Back to the club, and the scary bathroom situation. So, I walk into the john and I'm confronted with a urinal, a freestanding toilet with no stall, and a round hole in the door where the doorknob should be. I'm guessing they had to take the lock off because guys were doing drugs and/or having sex in there (given this particular bar, probably both - at the same time). With some of the characters there that night, this was not a situation where I wanted to get caught with my pants and underwear pulled down to my knees and my ass bared, pissing through a funnel, which is what I usually do in the privacy of a stall. I didn't even want to get caught pissing through a few inches of rubber tubing hanging out of my pants, but there was no alternative. I'm still not comfortable at urinals, and there weren't any visual barriers on the sides, so I sort of hunched over the toilet with my back to the door and did my thing as quickly as possible, hoping no one would walk in. They didn't. I made it out with my bladder emptied and my dignity intact. Whew. No more beer for me that night.

This was one of those rare situations where I actually wish I could get my ladies' room privileges back. But there are some doors you can't reenter once you've exited.

Sunday, August 06, 2006

Ball busting




Sometimes I've wondered how I should react if I ever get kicked in the balls...seeing as how I don't actually have balls. Should I just stand there and go, "Haha!" and let everyone think I have an iron crotch? Or should I feign the pain and distress of actually getting kicked in the nuts? Would I know how to pull that off? Probably not.

Sometimes I worry that I could out myself as being trans if I don't respond appropriately to a threat to my nuts. Like one time in a martial arts class, the teacher used me to demonstrate a move, and it culminated in him feigning a knee to my groin. Afterwards, I wondered, did I take that a little too nonchalantly?

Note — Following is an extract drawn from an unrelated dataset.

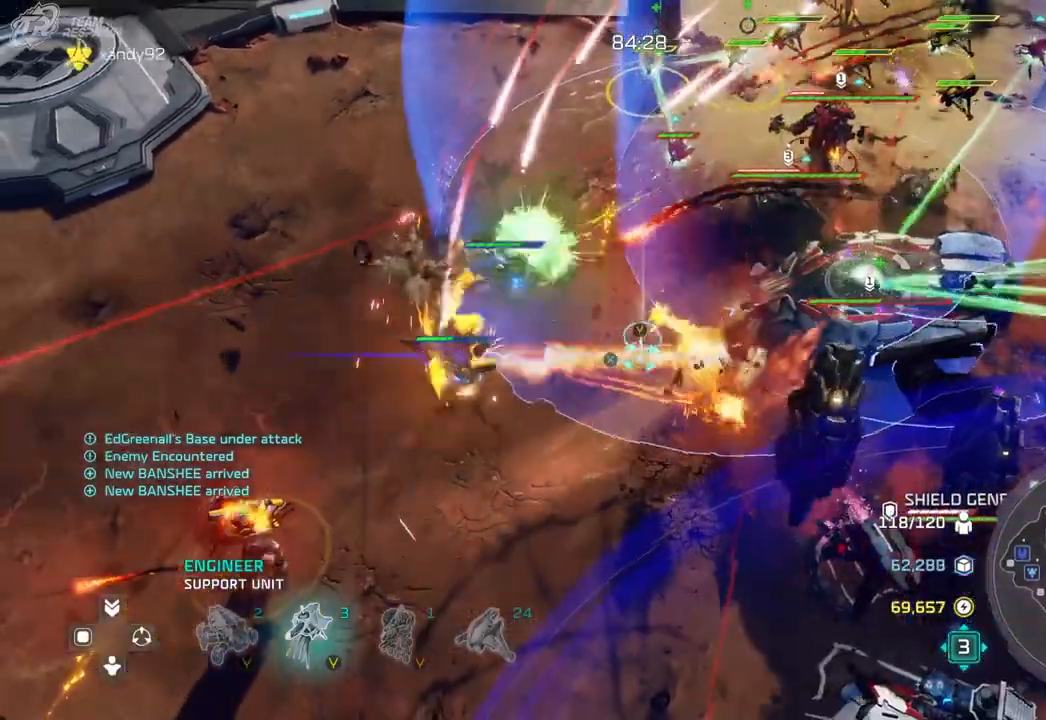
{"dt_ms": 500, "buttons": [], "left_stick": "center", "right_stick": "center", "events": []}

It occurred to me again today as I was riding my bike while doing something stupid - talking on my cell phone. So I had the cell phone in one hand and I was riding down the street, and finally I figured that might not be such a good idea, so I pulled over onto the sidewalk. But that wasn't such a great idea either, because then I had to brake suddenly, with one hand, to avoid a pedestrian and a tree, while still talking on the phone. The result was that I lurched forward and what would be my scrotal area came into abrupt contact with the stem of my handlebars.

It didn't qualify as a real nut-crushing event. If in fact I did have testicles, they would have just brushed the frame, and I would have been like, "Damn, that was close!" In reality, I had an advantage, since my rubber packer would provide padding for my actual genital area in the event of an impact.

As it is, I have other problems...I've been biking so much I think I'm getting saddle sores on my labia majora. I guess if I did have balls I'd be getting numb nuts. If it's not one thing, it's another.